-- Opening Marker --

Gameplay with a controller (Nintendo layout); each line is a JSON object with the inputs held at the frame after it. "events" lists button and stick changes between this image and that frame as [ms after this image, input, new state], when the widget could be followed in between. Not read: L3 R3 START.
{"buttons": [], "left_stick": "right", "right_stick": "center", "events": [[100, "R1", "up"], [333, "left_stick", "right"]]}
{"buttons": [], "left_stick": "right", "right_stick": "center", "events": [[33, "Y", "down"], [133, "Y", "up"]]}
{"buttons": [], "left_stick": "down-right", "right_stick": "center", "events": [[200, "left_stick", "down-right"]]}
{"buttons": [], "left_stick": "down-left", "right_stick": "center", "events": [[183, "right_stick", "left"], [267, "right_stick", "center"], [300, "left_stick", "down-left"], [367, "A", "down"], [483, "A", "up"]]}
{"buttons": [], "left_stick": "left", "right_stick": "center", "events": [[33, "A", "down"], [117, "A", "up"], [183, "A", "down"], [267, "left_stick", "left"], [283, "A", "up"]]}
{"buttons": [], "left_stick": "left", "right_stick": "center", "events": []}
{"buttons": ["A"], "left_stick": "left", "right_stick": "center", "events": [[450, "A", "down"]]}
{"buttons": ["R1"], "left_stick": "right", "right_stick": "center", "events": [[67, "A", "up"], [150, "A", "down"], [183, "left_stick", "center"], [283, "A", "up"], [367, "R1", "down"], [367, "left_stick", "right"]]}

-- Closing Marker --

Transcription of the entire listing, word for word, is required.

Gameplay with a controller (Nintendo layout); each line is a JSON object with the inputs held at the frame after it. "events" lists button and stick changes between this image and that frame as [ms after this image, input, new state], when the widget could be followed in between. Not read: L3 R3 START.
{"buttons": [], "left_stick": "right", "right_stick": "center", "events": [[100, "R1", "up"], [333, "left_stick", "right"]]}
{"buttons": [], "left_stick": "right", "right_stick": "center", "events": [[33, "Y", "down"], [133, "Y", "up"]]}
{"buttons": [], "left_stick": "down-right", "right_stick": "center", "events": [[200, "left_stick", "down-right"]]}
{"buttons": [], "left_stick": "down-left", "right_stick": "center", "events": [[183, "right_stick", "left"], [267, "right_stick", "center"], [300, "left_stick", "down-left"], [367, "A", "down"], [483, "A", "up"]]}
{"buttons": [], "left_stick": "left", "right_stick": "center", "events": [[33, "A", "down"], [117, "A", "up"], [183, "A", "down"], [267, "left_stick", "left"], [283, "A", "up"]]}
{"buttons": [], "left_stick": "left", "right_stick": "center", "events": []}
{"buttons": ["A"], "left_stick": "left", "right_stick": "center", "events": [[450, "A", "down"]]}
{"buttons": ["R1"], "left_stick": "right", "right_stick": "center", "events": [[67, "A", "up"], [150, "A", "down"], [183, "left_stick", "center"], [283, "A", "up"], [367, "R1", "down"], [367, "left_stick", "right"]]}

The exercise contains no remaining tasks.